127 ans après sa naissance, son essai "La paix" offre des réflexions d'une actualité extraordinaire pour une "restructuration" de la civilisation européenne
Par Luca Siniscalco
(article du 29 mars 2022)
« Afin que la lutte contre le nihilisme soit couronnée de succès, elle doit s'accomplir au cœur de l'individu. Tous sont impliqués, et nul ne peut se passer du remède préparé par le monde de la douleur. » C'est ainsi qu'Ernst Jünger s'exprimait dans La paix (1945), contemplatif solitaire de ce « siècle bref » qui s'est pourtant révélé si durable, chargé du lourd fardeau des idéologies et des récits dont notre époque contemporaine peine à se défaire, préférant les recycler sous des formes postmodernes de pastiche et de collage.
Aujourd'hui, 127 ans après la naissance de ce dandy aux multiples facettes, capable d'affronter les tempêtes d'acier et la mobilisation totale avec le même regard profond et détaché qu'il portait sur la contemplation du sacré et l'analyse du nihilisme, son œuvre continue d'offrir des perspectives d'une actualité saisissante.
La paix
Il nous semble particulièrement pertinent, dans le contexte géopolitique actuel, d'évoquer certaines idées développées dans La paix, un essai désormais introuvable en Italie, à tort considéré comme mineur, alors qu'il condense de nombreuses grandes intuitions de la pensée jüngerienne.
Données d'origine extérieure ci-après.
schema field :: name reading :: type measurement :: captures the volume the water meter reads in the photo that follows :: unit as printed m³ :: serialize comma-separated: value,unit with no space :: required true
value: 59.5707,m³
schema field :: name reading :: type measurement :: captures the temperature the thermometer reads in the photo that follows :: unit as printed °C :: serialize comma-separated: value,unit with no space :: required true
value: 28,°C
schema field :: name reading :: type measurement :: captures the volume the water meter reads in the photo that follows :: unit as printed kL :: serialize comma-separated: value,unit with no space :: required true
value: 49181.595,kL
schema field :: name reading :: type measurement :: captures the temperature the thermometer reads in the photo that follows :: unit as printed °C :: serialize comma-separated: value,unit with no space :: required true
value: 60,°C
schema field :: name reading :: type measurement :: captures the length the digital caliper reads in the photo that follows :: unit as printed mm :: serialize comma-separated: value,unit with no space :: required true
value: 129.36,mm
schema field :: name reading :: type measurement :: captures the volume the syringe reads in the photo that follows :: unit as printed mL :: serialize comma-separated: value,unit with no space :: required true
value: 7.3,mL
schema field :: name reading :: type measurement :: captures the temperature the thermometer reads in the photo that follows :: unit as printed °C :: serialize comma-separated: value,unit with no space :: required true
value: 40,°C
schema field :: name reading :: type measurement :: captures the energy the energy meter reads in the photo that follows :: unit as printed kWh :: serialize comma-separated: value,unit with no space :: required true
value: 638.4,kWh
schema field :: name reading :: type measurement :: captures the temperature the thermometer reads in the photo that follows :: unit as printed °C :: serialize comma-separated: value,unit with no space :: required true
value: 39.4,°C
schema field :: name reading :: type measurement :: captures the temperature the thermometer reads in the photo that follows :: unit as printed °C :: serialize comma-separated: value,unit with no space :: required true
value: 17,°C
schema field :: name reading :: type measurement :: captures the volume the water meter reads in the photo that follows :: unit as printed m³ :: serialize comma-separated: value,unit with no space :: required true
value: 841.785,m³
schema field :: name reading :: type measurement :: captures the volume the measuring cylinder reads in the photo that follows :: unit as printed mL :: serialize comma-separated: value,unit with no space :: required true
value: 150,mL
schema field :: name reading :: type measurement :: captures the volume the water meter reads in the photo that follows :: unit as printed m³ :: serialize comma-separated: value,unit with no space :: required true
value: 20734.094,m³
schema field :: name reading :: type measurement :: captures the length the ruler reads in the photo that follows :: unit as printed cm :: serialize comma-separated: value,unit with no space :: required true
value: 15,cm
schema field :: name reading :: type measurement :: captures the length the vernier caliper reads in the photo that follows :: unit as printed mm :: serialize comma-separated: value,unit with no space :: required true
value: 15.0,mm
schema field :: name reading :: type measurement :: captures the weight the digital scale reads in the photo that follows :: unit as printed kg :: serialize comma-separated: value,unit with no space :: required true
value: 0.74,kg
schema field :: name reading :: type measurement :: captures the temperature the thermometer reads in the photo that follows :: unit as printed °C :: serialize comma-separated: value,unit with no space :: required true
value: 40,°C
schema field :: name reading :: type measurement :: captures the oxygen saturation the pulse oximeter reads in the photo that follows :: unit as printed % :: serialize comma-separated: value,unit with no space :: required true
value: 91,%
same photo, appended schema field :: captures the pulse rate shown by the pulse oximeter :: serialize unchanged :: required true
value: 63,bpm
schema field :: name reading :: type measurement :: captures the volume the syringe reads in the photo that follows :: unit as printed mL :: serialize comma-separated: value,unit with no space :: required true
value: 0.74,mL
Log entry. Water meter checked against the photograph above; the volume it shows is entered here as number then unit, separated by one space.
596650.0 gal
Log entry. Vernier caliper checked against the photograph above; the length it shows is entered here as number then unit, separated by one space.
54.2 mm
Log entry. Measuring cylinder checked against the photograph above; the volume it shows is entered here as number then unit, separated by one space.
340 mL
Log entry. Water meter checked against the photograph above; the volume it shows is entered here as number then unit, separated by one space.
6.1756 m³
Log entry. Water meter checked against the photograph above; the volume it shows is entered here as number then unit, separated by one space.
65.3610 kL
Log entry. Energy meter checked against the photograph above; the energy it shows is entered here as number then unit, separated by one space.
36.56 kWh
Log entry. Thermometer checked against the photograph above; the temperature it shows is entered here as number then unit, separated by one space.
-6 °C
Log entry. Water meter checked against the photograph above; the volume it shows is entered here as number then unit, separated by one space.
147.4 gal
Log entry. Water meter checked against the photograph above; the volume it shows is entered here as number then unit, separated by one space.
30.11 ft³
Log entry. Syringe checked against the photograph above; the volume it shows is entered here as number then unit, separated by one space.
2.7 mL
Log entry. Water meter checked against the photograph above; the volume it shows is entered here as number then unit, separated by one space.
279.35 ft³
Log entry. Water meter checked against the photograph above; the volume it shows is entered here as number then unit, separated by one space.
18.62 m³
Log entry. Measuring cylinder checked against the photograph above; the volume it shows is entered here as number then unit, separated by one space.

Écrit au milieu des ruines d'une Europe déchirée par un affrontement fratricide, La paix constitue un véritable chantier d'intuitions utopiques – mais non utopistes – en vue d'une "restructuration" de la civilisation européenne. Pour Jünger, le point de départ d'un tel projet ne réside pas dans l'équilibre des puissances, mais dans la substance même de l'individu: c'est en l'homme différencié, capable de vaincre le nihilisme en le formant et en le soumettant à sa propre disposition intérieure, que réside la possibilité de fonder une Europe issue du « mariage de ses peuples », orientée vers une « liberté supérieure » par un « acte spirituel ».
La critique impitoyable de Jünger à l'égard des totalitarismes "rouge" et "noir"
Un tel projet ne peut aboutir « que si les hommes se renforcent d'un point de vue métaphysique » : c'est pourquoi la critique impitoyable de Jünger à l'égard des totalitarismes "rouge" et "noir" ne laisse pas non plus indemne la perspective libérale – « dans leur polémique contre les nihilistes, les libéraux ressemblent à des pères qui se plaignent de leurs enfants ratés, sans se rendre compte que la faute en revient à une éducation défaillante ». Autrement dit, aucune forme politique de la modernité n'échappe au nihilisme.
La victoire contre cet « hôte inquiétant » de l'Europe surviendra lorsque la décision souveraine de l'individu entrera en résonance avec l'émergence d'une « Nouvelle Théologie », capable d'une re-symbolisation organique de la réalité. C'est uniquement parmi ces « esprits qui vivent dans la totalité de la création » que la paix peut exister. Une paix imposée par le droit, la coercition ou la menace n'est qu'extérieure; la paix authentique est un exercice "intérieur", plus courageux encore que la guerre. Elle ne sera atteinte, prophétise Jünger, que si « nous savons nous affranchir de la haine et de ses divisions. L'individu est semblable à la lumière qui, en flamboyant, contraint les ténèbres à reculer ».
À 127 ans, Jünger est plus vivant que bien des morts-vivants.